Disk retrieval is definitely slower. In-memory retrieval typically can be ~1ms or less, whereas disk retrieval on a fast network drive is 50-100ms. But frankly, for any use case I can think of 50ms of latency is good enough. The best part is that the cost is driven by disk not ram, which means instead of $50k/month for ~TB of RAM you're talking about $1k/mo for a fast NVMe on a fast link. That's 50x cheaper, because disks are 50x cheaper. $50k/mo for an extra 50ms latency is a pretty clear easy tradeoff.
we've been using pgvector at the 100M scale without any major problems so far, but I guess it depends on your specific use case. we've also been using elastic search dense vector fields which also seems to scale well, but of course its pricey but we already have it in our infra so works well.
I've ran a few tests on pg and retrieving 100 random indices from a billion-scale table -- without vectors, just a vanilla table with an int64 primary key -- easily took 700ms on beefy GCP instances. And that was without a vector index.
Entirely possibly my take was too cursory, would love to know what latencies you're getting bryan0!
> 100 random indices from a billion-scale table -- without vectors, just a vanilla table with an int64 primary key -- easily took 700ms on beefy GCP instances.

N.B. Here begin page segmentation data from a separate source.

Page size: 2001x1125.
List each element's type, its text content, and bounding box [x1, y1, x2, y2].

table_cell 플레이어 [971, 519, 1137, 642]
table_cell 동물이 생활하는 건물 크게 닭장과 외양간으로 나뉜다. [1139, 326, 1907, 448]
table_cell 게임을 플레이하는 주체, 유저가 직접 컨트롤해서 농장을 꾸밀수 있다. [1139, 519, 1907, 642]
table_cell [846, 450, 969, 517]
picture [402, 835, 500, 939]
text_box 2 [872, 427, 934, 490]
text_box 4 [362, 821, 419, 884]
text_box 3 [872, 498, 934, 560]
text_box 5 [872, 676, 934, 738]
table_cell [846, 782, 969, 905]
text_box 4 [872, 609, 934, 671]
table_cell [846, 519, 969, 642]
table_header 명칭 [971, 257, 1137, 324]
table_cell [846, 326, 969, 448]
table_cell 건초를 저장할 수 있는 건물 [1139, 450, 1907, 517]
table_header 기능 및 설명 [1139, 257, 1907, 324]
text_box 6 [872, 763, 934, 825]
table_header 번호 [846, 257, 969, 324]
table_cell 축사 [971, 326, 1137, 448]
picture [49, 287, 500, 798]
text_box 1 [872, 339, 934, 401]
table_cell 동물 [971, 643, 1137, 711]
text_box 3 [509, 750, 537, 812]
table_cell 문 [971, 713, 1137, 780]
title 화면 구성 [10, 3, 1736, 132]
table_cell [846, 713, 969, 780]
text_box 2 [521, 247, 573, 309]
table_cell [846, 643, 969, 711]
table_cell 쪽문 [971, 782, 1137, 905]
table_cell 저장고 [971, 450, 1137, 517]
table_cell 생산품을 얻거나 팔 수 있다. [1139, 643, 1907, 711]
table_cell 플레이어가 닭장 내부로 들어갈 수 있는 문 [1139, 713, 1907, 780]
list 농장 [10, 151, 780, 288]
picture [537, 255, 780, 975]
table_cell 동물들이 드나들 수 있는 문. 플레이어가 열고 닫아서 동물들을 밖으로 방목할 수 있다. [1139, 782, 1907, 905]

Is there a write up of the analysis? Something seems very wrong with that taking 700ms
we have look up latency requirements on the elastic side. on pgvector it is currently a staging and aggregation database so lookup latency not so important. Our requirement right now is that we need to be able to embed and ingest ~100M vectors / day. This we can achieve without any problems now.
For future lookup queries on pgvector, we can almost always pre-filter on an index before the vector search.
The biggest surprise to me here is using Weavite at the scale of billions — my understanding was that this would require tremendous memory requirements (of order a TB in RAM) which are prohibitively expensive (10-50k/m for that much memory).
Instead, we’ve been using Lance, which stores its vector index on disk instead of in memory.